◆ GIVEN DATA
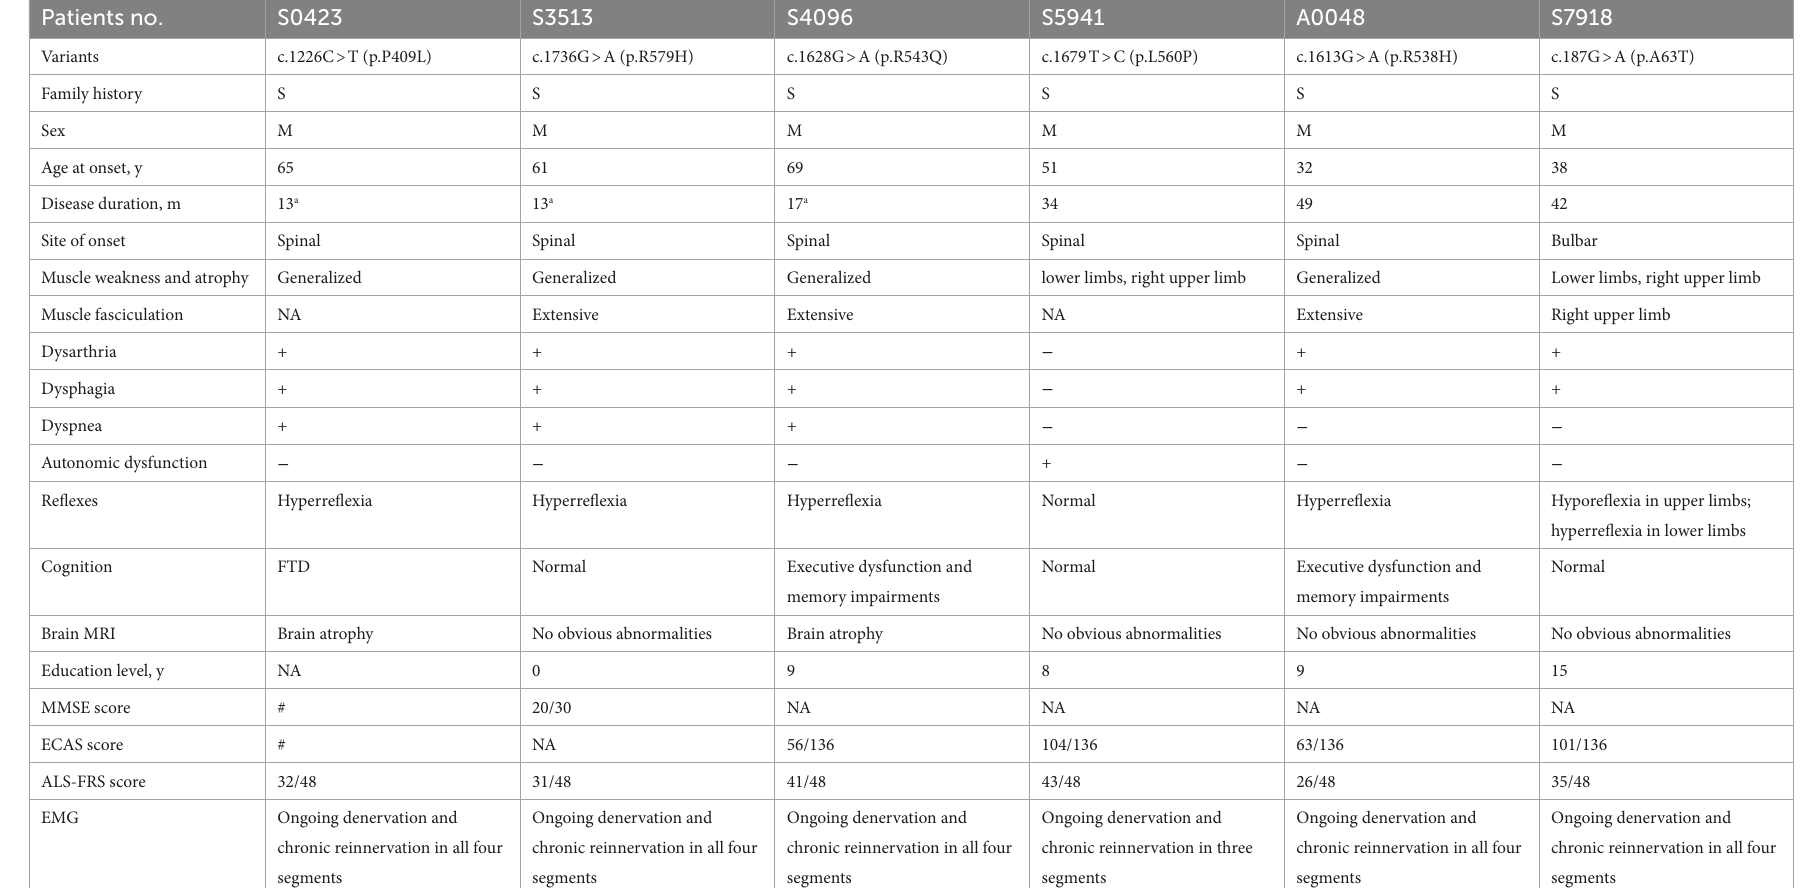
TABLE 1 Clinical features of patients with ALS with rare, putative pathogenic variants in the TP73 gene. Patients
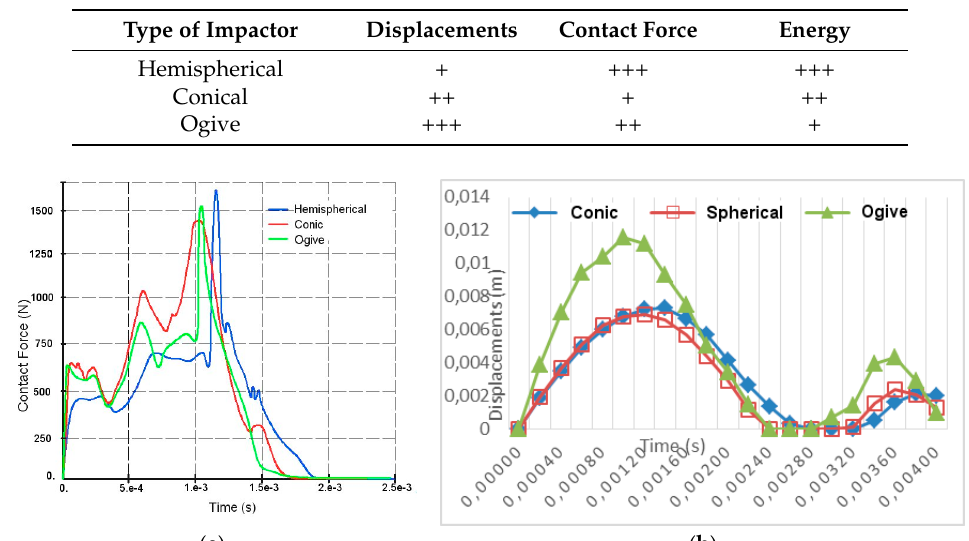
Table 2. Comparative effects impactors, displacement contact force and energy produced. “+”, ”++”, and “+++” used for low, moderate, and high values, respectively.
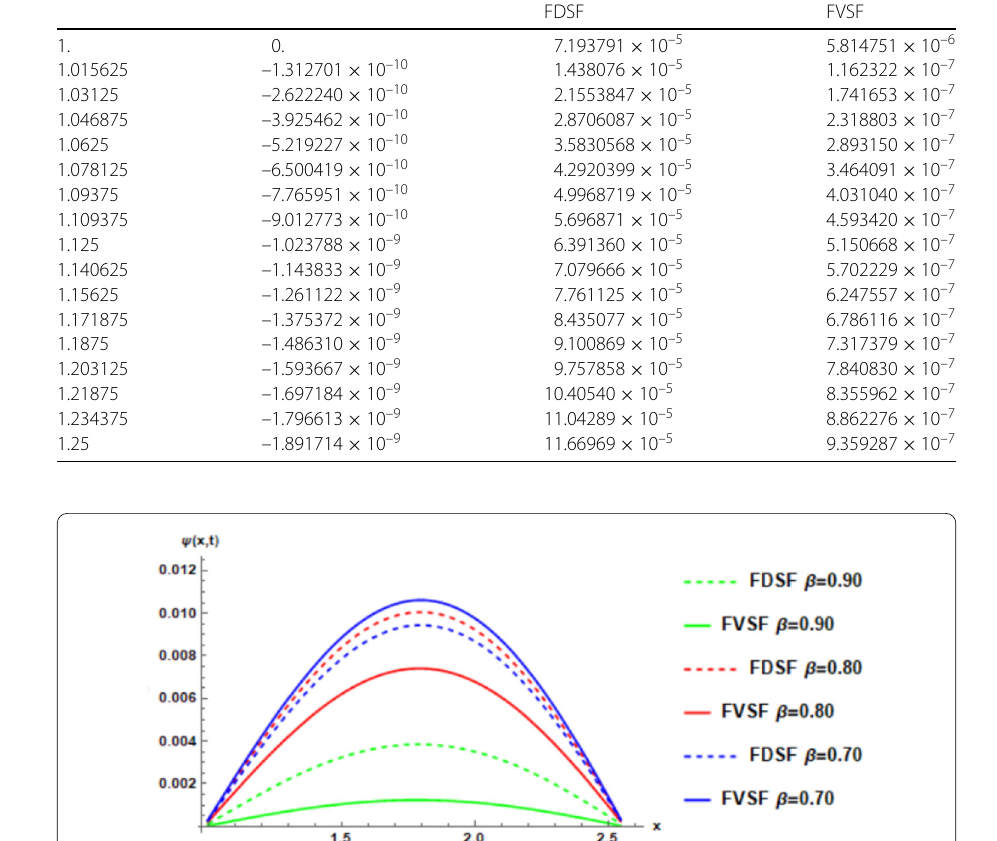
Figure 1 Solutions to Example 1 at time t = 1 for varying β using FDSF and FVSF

◆ HOW TO COMPLETE THIS TASK
Give back an exact repeat of the lines from the top of the data through the line that holds "Table 2. Comparative", both included, and omit pictures.

◆ SOLUTION FOR THIS PROBLEM
TABLE 1 Clinical features of patients with ALS with rare, putative pathogenic variants in the TP73 gene. Patients
Table 2. Comparative effects impactors, displacement contact force and energy produced. “+”, ”++”, and “+++” used for low, moderate, and high values, respectively.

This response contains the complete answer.